As the 4th of July holiday approaches, we should eat. We should also stop to celebrate the independence of our country from the tyrannies of the past. We should remind ourselves this weekend that Joint Stock Companies colluded with the Crown to extract resources and taxes from our nation's forebears without granting them any say in the matter. For too long, we ate what they served with no complaint. This holiday, we should also think of beer and barbecuing, which brings me to chicken (that's a segue).

There are two kinds of chicken on the menu this holiday weekend.

The first is Debt Default Chicken, perhaps more aptly served as beef, specifically bull. For this recipe, two cooks turn up the heat hoping that one side will be done before the other. This game of chicken should never be served as one side is inevitably charred, the other side nearly raw, and the whole thing will taste terrible, perhaps to the point of making us all gravely ill. Anyone who would play chicken with our nation's credit rating over an empty principle is a fool and should never be allowed near open fires.

The second is Flaming Base Chicken, a delicacy enjoyed by few where only the right wing is seasoned and prepared with loving attention, paying far less attention to juicy bits in the center, and ignoring the left side, which was just as important to the chicken as the right. Most people couldn't care less about the subtleties surrounding Flaming Base Chicken. They're just hungry. The only reason for this kind of chicken is because of a fear that the right wing will flap away without the chef. No cook for the barbecuing masses would ever recommend this exotic dish to a variety of tastebuds.

It's July 1 and I've had enough chicken already. Our leadership should never have allowed the festivities to carry on this long. Debt Default Chicken is such a mess that it could kill us, and leaders who resort to Flaming Base Chicken out of irrational or petty fear do not deserve the complements of the vast majority of the voting public who find right wings disagreeable or unimportant.

As we approach this holiday we should think about our representative democracy, where we leave the cooking to trusted experts, who must work in a large institutional setting and still cook well, but also healthy food that's palatable to most tastes. We should have no time for leaders who seek notoriety by stuffing people of similar tastes with their own fatty pleasures of endless tax cuts, throwing out the fresh vegetables in the face of spiraling debt, and shunning everyone else to cook for themselves, even as profits and obscene wealth are protected by the cooks as a matter of gustatory principle, while our nation's food bill is the lowest it's been over 50 years.
   
As we sit down for dinner, and tuck into the courses served to us by our leadership, the policies around revenues and spending, we should consider not whether this is the most amazing meal we've ever had, everything we ever desired, but rather whether we find it nourishing, the company pleasant, and the experience of eating these cooks' meals one worth repeating.

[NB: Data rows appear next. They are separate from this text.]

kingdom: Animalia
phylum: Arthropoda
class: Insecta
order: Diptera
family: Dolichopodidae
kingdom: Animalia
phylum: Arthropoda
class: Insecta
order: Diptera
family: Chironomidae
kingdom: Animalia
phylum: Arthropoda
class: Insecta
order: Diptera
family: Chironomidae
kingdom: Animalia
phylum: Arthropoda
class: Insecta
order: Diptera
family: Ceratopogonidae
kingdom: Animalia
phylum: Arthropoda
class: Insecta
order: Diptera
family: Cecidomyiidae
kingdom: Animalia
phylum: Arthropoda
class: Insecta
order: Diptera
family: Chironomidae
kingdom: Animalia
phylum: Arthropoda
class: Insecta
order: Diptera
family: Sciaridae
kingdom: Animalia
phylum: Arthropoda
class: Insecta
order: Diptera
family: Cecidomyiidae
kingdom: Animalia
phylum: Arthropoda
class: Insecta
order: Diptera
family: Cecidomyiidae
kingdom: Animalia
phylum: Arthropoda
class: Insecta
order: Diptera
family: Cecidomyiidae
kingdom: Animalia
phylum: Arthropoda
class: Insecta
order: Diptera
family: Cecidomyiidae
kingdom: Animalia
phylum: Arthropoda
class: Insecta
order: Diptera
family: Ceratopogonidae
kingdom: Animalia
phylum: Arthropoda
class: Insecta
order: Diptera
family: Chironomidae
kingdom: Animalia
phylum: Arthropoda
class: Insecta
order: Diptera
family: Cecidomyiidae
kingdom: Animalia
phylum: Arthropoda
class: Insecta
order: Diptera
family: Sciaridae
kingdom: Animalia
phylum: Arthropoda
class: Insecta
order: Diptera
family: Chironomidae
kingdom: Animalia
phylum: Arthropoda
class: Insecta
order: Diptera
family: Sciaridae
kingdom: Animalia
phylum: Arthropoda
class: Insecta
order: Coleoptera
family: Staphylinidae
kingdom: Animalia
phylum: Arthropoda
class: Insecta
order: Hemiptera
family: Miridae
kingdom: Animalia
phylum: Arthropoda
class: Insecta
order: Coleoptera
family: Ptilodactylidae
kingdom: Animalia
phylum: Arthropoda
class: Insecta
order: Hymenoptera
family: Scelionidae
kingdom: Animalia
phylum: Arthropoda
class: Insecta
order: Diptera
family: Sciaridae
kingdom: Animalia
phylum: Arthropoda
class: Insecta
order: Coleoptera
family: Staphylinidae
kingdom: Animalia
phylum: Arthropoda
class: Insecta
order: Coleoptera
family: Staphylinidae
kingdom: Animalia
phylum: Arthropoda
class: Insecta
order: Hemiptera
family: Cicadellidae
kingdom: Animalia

As we stop to think about the freedom we enjoy, we should look towards the modern-day collusion of wealthy interests with government to end all public benefit, like Medicaid for the poor, or not important to their bottom line in old age, like Medicare is for everyone else. We should question the wisdom of those chefs who tell us that this is the only way to prepare chicken, even as most of us find it repulsive. We should ask why we need to eat what they serve when there are so many other options.